Document excerpt -
## START
We carry certain of our financial instruments at fair value. We define fair value as the current amount that would be exchanged to sell an asset or transfer a liability, other than in a forced liquidation.
  
Fair Value Hierarchy
 
ASC No. 820 specifies a hierarchy of valuation techniques based on whether the inputs to those valuation techniques are observable or unobservable. Observable inputs reflect market data obtained from independent sources, while unobservable inputs reflect our market assumptions. The level within the fair value hierarchy to measure the financial instrument shall be determined based on the lowest level input that is significant to the fair value measurement. The three levels of the fair value hierarchy are as follows:

Level 1 — Quoted prices for identical instruments in active markets accessible at the measurement date.
 
Level 2 — Quoted prices for similar instruments in active markets; quoted prices for identical or similar instruments in markets that are not active; and valuations in which all significant inputs are observable in active markets. Inputs are observable for substantially the full term of the financial instrument.

Level 3 — Valuations derived from one or more significant inputs that are unobservable.
## END
What to do -
1) Recast the paragraph of the fair value excerpt beginning "ASC No. 820 specifies" as a short bulleted list that keeps its main facts.
2) Reproduce word for word the portion of the fair value excerpt starting with "We carry certain" and going on through "a forced liquidation.".
The lines that come next play no part in the work here.

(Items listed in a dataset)
## START
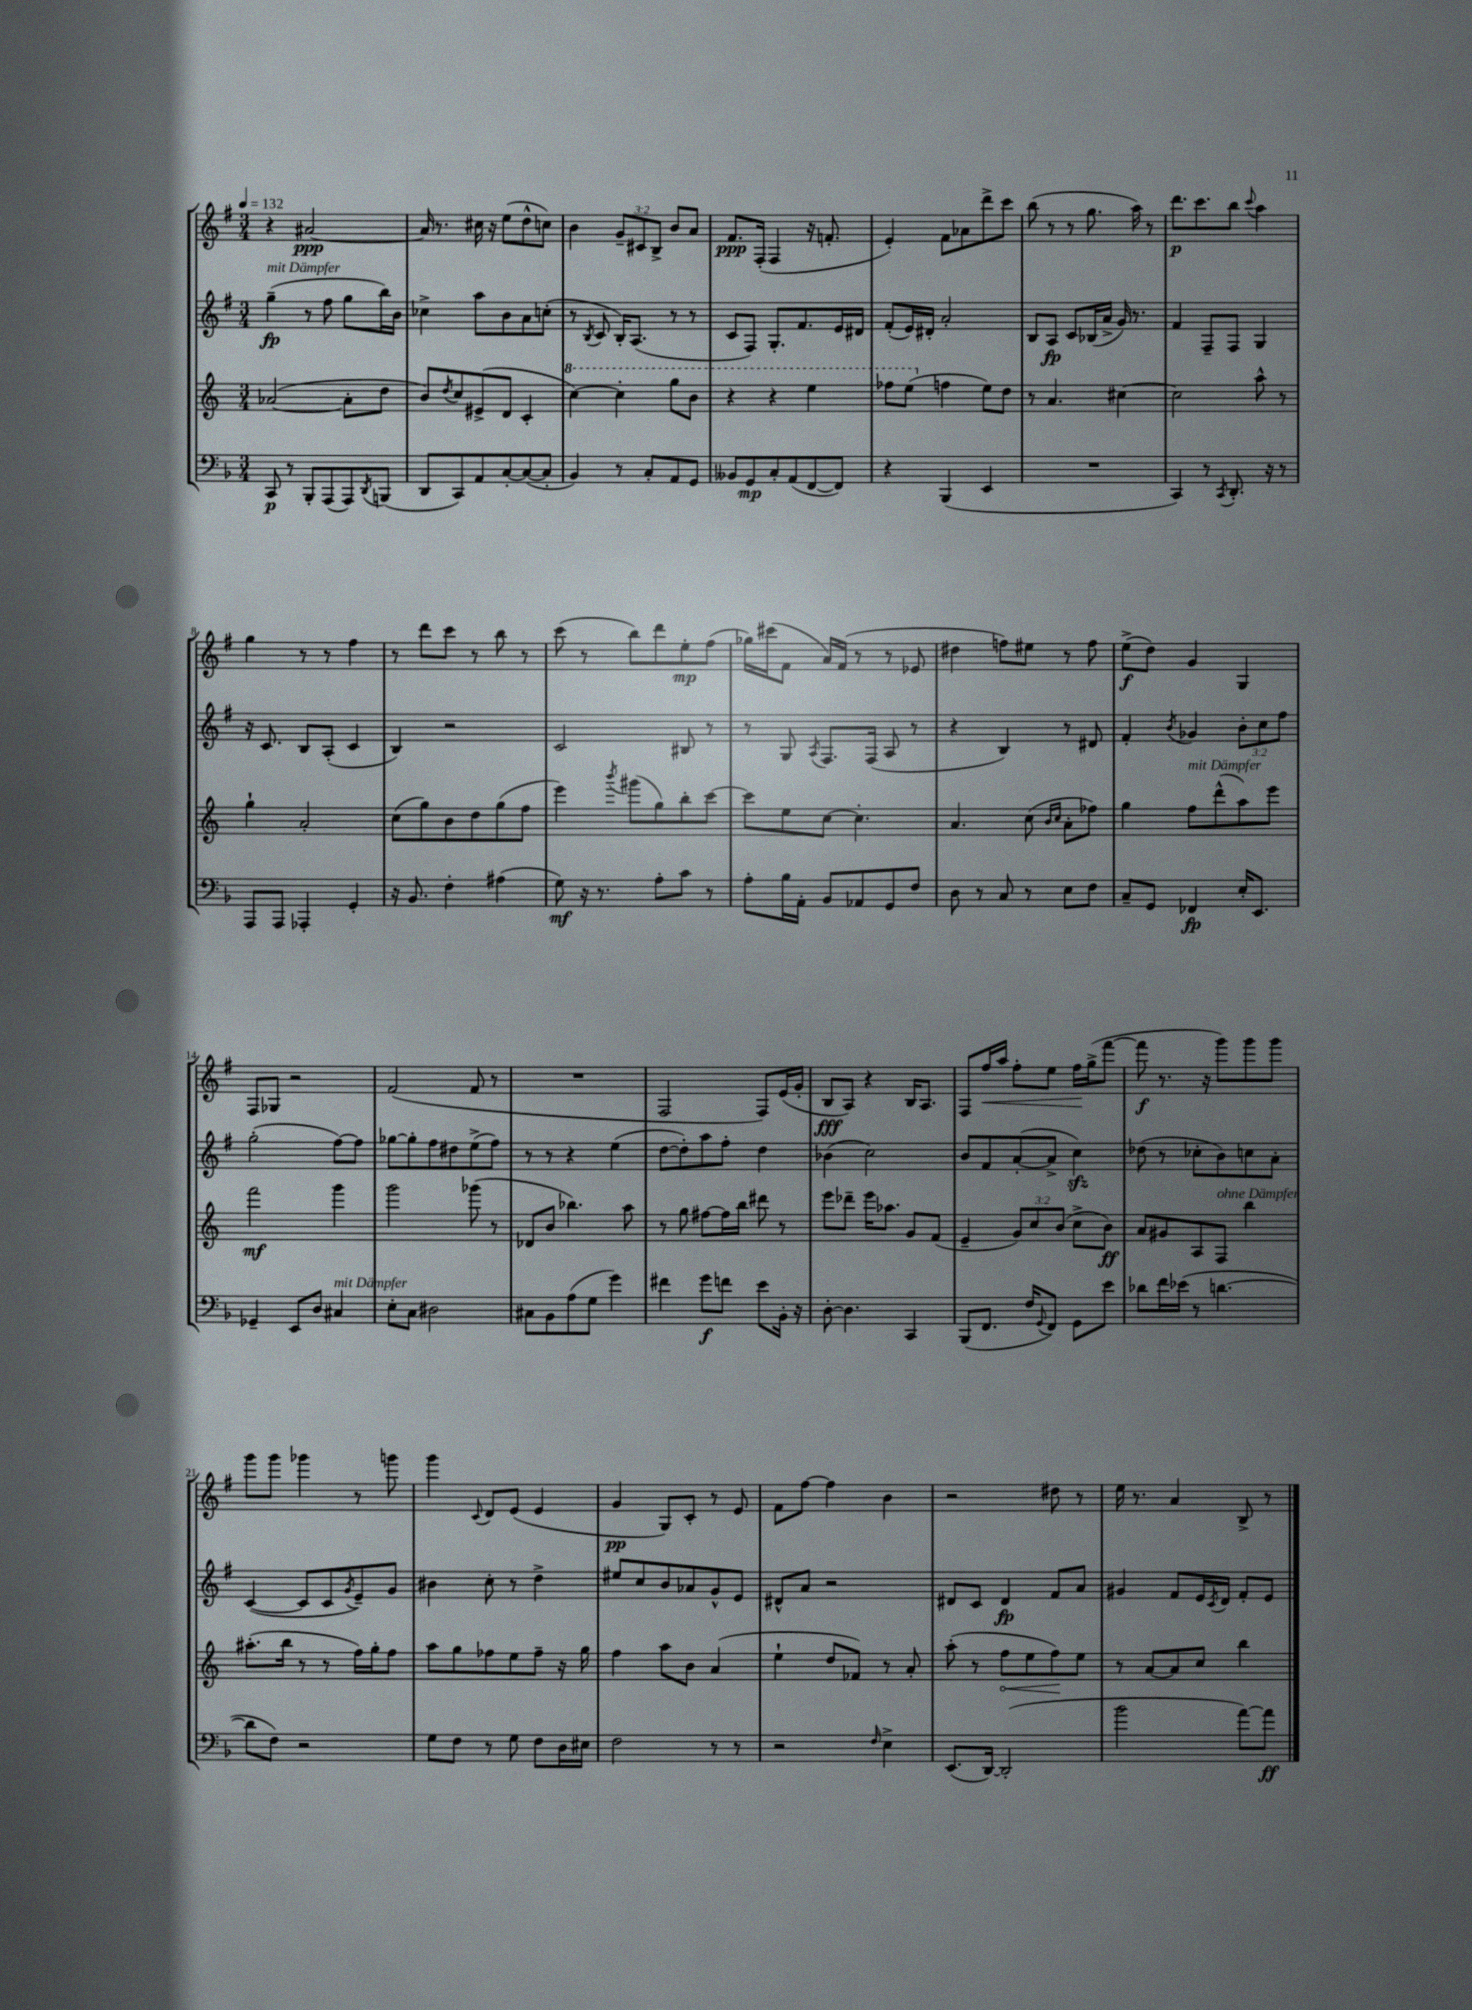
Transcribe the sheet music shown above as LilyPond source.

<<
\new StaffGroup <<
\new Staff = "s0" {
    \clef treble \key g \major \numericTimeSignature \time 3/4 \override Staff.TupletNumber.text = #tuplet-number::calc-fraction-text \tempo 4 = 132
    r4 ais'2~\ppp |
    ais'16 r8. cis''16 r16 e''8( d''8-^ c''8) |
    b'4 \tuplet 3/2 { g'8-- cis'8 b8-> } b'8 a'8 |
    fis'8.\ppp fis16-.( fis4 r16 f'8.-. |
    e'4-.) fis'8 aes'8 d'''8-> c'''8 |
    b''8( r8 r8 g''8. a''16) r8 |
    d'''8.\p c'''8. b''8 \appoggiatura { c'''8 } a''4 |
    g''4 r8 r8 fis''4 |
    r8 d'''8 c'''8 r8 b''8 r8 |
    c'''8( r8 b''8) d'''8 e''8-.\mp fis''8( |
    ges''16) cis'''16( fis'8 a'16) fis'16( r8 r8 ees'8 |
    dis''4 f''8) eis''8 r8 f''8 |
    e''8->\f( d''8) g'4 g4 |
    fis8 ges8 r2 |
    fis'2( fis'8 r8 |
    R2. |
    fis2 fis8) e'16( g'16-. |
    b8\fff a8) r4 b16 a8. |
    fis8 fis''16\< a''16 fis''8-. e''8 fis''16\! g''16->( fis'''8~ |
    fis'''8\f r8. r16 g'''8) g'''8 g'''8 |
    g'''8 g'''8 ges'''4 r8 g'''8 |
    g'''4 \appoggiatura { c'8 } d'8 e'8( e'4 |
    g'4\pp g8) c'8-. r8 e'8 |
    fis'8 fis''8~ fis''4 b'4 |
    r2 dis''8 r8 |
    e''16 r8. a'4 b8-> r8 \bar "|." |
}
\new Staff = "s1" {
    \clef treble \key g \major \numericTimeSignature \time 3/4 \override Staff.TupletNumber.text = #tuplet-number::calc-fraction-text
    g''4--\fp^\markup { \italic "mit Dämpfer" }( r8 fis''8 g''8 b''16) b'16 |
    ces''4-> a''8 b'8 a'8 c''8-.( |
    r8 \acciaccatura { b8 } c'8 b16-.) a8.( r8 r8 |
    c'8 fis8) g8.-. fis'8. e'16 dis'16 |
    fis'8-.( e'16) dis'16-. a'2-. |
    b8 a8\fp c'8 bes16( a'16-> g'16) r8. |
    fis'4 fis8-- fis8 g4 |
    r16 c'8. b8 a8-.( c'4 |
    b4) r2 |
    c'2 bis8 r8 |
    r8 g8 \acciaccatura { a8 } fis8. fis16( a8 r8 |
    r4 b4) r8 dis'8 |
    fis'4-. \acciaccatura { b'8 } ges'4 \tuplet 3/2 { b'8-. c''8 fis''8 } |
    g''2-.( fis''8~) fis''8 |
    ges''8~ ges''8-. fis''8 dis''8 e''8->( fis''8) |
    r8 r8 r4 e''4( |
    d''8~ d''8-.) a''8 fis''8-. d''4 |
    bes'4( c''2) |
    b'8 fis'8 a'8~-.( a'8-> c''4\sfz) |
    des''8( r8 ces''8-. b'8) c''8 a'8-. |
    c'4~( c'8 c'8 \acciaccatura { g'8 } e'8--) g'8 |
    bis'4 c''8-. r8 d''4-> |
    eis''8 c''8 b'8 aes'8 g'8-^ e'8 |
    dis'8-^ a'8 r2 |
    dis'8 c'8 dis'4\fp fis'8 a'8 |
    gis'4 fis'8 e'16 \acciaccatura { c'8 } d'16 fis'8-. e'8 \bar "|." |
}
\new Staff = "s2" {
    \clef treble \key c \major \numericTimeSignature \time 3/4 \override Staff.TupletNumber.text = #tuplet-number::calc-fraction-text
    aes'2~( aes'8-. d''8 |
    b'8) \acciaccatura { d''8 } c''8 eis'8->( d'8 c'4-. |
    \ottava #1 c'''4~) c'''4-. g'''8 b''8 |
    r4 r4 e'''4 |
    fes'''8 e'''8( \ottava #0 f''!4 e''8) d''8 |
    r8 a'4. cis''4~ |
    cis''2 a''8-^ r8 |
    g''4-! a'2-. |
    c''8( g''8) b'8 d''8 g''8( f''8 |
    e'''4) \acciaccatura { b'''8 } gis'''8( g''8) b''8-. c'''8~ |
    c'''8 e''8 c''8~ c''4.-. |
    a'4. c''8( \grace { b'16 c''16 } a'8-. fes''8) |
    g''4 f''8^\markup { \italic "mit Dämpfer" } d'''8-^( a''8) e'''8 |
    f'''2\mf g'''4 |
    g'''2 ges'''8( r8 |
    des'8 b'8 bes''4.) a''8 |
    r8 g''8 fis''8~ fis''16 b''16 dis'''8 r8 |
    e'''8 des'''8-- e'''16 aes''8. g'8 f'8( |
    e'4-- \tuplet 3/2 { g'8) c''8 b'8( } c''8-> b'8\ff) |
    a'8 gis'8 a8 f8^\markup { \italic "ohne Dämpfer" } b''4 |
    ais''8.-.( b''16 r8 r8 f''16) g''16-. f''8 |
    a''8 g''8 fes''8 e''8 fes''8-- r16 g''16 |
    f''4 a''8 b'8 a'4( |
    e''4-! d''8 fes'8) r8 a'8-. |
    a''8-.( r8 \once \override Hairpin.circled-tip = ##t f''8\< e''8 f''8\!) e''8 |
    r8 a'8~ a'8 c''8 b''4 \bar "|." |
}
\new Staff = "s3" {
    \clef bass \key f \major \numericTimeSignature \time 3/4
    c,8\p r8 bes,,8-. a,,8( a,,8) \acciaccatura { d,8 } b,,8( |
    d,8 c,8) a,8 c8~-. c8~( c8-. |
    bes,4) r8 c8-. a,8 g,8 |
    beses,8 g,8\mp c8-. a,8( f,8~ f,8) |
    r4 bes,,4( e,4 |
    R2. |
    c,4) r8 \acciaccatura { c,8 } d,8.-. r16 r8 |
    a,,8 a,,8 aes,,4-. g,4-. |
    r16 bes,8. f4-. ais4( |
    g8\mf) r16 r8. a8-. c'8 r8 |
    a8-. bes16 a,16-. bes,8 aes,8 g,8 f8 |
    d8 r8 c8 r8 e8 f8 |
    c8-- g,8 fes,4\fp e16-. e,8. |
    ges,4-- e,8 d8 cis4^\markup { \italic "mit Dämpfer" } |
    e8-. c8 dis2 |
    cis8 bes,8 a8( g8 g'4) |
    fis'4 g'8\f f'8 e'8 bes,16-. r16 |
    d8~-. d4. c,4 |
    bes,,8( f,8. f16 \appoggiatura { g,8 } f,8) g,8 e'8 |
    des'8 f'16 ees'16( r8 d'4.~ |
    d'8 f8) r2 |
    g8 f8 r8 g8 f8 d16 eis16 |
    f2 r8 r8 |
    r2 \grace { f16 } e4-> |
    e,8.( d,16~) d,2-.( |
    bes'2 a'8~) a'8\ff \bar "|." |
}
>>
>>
## END
Answers to the problems -
1)
- ASC No. 820 sets out a hierarchy of valuation techniques, ranked by whether their inputs are observable or unobservable.
- Observable inputs are market data from independent sources. Unobservable inputs reflect our own market assumptions.
- A financial instrument's level in the hierarchy is set by the lowest-level input that is significant to its fair value measurement.
- The hierarchy has three levels.

2)
We carry certain of our financial instruments at fair value. We define fair value as the current amount that would be exchanged to sell an asset or transfer a liability, other than in a forced liquidation.